Icelandic group joins Fish Fight campaign –

Icelandic group joins Fish Fight campaign Published:  09 December, 2010

THE internationally spread Icelandic Group, which owns Coldwater Seafoods and Seachill in Britain has joined hands with Fish Fight, a campaign to end discards led by UK celebrity chef Hugh Fearnley-Whttingstall and supported by fellow chef Jamie Oliver.

The campaign is designed to bring widespread public support and pressure on the European legislators who must tackle this horrendous waste of resources within EU fisheries.
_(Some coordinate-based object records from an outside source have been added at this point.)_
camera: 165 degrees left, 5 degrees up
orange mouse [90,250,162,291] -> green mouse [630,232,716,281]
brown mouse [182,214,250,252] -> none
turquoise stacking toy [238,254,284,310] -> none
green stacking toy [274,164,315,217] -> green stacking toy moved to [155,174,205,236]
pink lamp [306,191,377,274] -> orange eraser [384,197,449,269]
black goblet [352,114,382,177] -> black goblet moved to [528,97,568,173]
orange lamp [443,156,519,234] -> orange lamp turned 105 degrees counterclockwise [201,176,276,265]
Nigel Edwards, Sustainability Director at Icelandic Group, said: “Our role is to deliver sustainably sourced high quality fish to consumers, at prices they can afford, to ensure we can all reap the huge health benefits from eating more fish.

“We care with a passion about achieving this and Hugh will find we are very willing and active partner in his campaign.”
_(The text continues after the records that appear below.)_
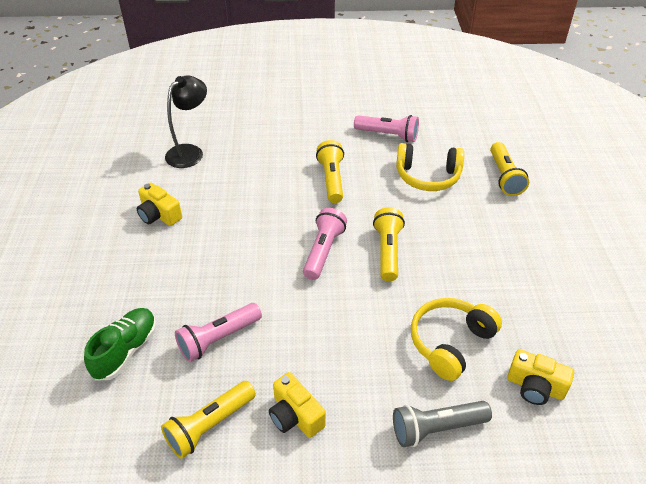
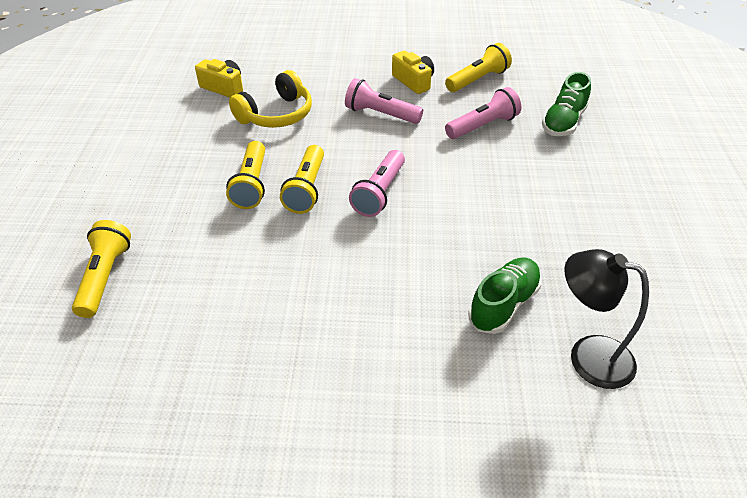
camera: 175 degrees left, 0 degrees up
yellow camera [137,182,182,226] -> none
black lamp [165,76,207,168] -> black lamp turned 75 degrees clockwise [564,249,649,389]
yellow flashlight [316,140,344,203] -> yellow flashlight moved to [226,141,265,209]
pink flashlight [354,115,419,142] -> pink flashlight moved to [345,78,423,124]
grey flashlight [393,401,492,447] -> none
yellow headphones [396,143,464,191] -> none
none -> green shoe [468,258,542,334]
Both Grimsby based Coldwater and Seachill are major suppliers of fish to some of the large UK supermarket groups including Tesco and Marks & Spencer.

Nigel Edwards said: “Hugh’s Fish Fight goes hand in hand with Icelandic Group’s active campaigning against wasteful discards, as stated in our Corporate Social Responsibility. The fisheries management system  in Iceland does not allow discarding and we are proposing that the EU uses it as a model.  Icelandic Group is campaigning for radical reform of the Common Fisheries Policy as part of an alliance of processors and retailers in cooperation with WWF.  We welcome Hugh’s multi stakeholder attack on discards, supported by industry, politicians, fishermen and environmental organisations. We are proud to have taken a lead on this important issue and confident that reform is on the way.”

Icelandic Group is also calling for the EU to stop discards whilst ensuring that fishermen have no incentive to catch juvenile or over quota fish.  However, it says it  is “important to put this into context as most of the worlds stocks of cod and haddock are in very good shape and free from discards, such as those in Iceland and Norway, where the majority of our cod and haddock is currently sourced”.